§ **WORK TASK**:
Images in the data are to be skipped, while every line is restated exactly as written.

DATA FOR PROCESSING: Begin

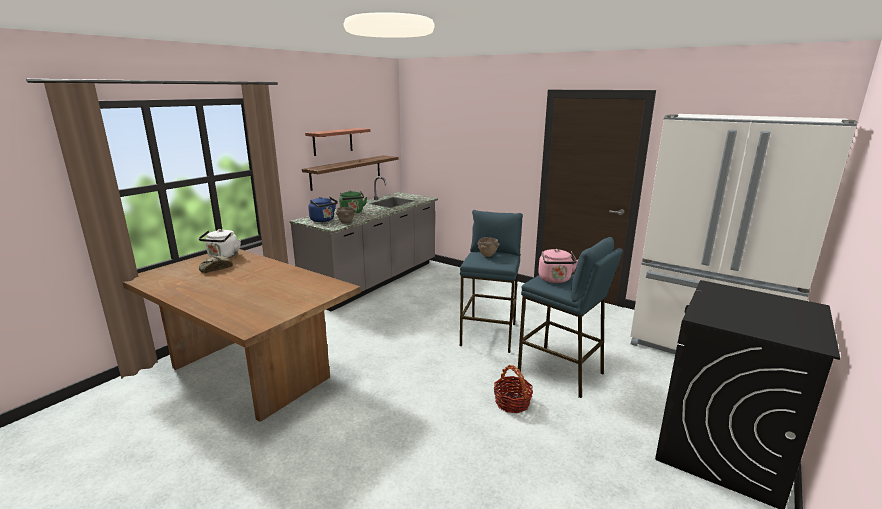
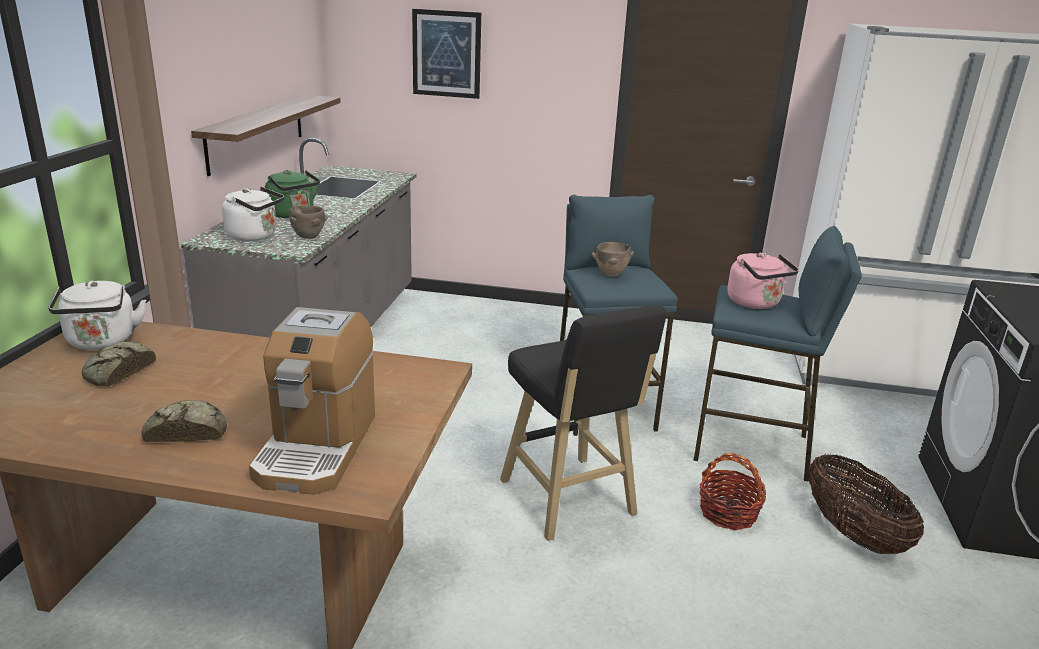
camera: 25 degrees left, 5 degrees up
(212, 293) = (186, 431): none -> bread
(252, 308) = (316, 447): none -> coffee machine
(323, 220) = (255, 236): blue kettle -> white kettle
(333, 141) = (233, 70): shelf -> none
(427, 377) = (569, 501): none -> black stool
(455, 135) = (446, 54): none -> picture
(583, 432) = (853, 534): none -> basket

DATA FOR PROCESSING: End

§ **TASK RESPONSE**:
camera: 25 degrees left, 5 degrees up
(212, 293) = (186, 431): none -> bread
(252, 308) = (316, 447): none -> coffee machine
(323, 220) = (255, 236): blue kettle -> white kettle
(333, 141) = (233, 70): shelf -> none
(427, 377) = (569, 501): none -> black stool
(455, 135) = (446, 54): none -> picture
(583, 432) = (853, 534): none -> basket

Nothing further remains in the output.